|Title:||Building distributed online exhibitions with IIIF|
|Authors:||Michael Appleby, Robert Sanderson|
|Publication:||Museums and the Web 2017: Selected Papers and Proceedings from an International Conference|
|Editors:||Nancy Proctor and Rich Cherry|
|Publisher:||Museums and the Web LLC|
The creation of online exhibitions—delivered via the web, mobile applications, or kiosks—often requires the painstaking duplication of images and object descriptions that are stored in collection management and digital asset management systems. This task is further complicated by the inclusion of objects held by other institutions, whether they have been loaned for the exhibition or are present only in the online version.
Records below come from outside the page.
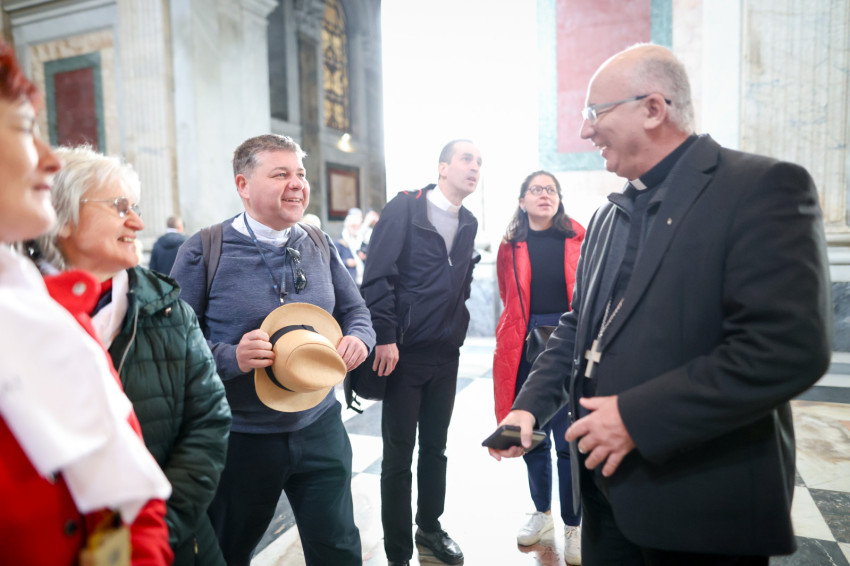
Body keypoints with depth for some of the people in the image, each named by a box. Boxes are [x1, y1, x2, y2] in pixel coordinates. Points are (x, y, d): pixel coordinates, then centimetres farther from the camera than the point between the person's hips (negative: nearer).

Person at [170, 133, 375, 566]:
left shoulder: (319, 245, 3)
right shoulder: (204, 251, -11)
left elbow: (354, 309, 11)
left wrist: (359, 338, -11)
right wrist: (231, 358, -26)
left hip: (319, 428, 3)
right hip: (241, 438, -2)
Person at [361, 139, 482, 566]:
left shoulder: (468, 224, 11)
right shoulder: (405, 208, -8)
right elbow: (377, 277, -14)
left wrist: (457, 328, 8)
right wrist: (384, 338, -17)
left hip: (446, 354, 6)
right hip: (403, 352, -5)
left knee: (435, 448, 17)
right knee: (398, 455, 5)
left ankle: (430, 528, 37)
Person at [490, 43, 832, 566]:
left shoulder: (765, 188, -13)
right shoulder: (609, 217, 11)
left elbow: (790, 348, -23)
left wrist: (638, 417, -23)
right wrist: (531, 405, 1)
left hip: (702, 508, -6)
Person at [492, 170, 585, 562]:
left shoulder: (579, 240, 0)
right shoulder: (511, 247, 4)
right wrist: (529, 328, 9)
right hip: (524, 349, 2)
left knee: (569, 440, 2)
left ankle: (573, 526, 21)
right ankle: (542, 512, 36)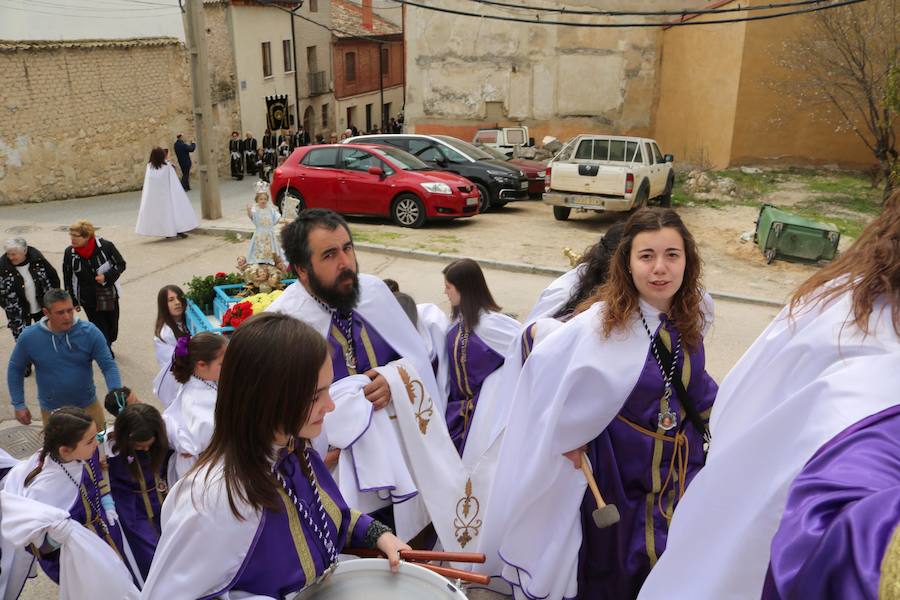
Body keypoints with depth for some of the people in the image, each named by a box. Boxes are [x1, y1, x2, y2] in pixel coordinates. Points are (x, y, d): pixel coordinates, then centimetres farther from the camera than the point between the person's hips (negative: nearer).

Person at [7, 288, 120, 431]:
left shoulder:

The end product of this effort is most often a digital exhibition that itself is managed within its own data silo and maintained in a format that does not facilitate reuse or discovery.
In this presentation we will describe how the International Image Interoperability Framework (IIIF) can benefit curators and technologists as they work together to build online exhibitions. Using examples from the collections of the Getty and the Yale Center for British Art, we will discuss how the interoperability provided by IIIF allows exhibition creators to easily assemble collections of objects from many different institutions; bring display metadata into the online exhibition without manual data entry; and enrich the content with annotations, such as highlights of regions of interest within images or allowing feedback from either select participants or the public, as desired. We will also demonstrate how the content of the exhibition can be reused in other contexts, because of the interoperable nature of the descriptions. The presentation will conclude with an overview of the IIIF-compatible tools that are available to support online exhibitions, as well as a discussion of the ways in which vendors and the museum community can contribute to the advancement of interoperable software.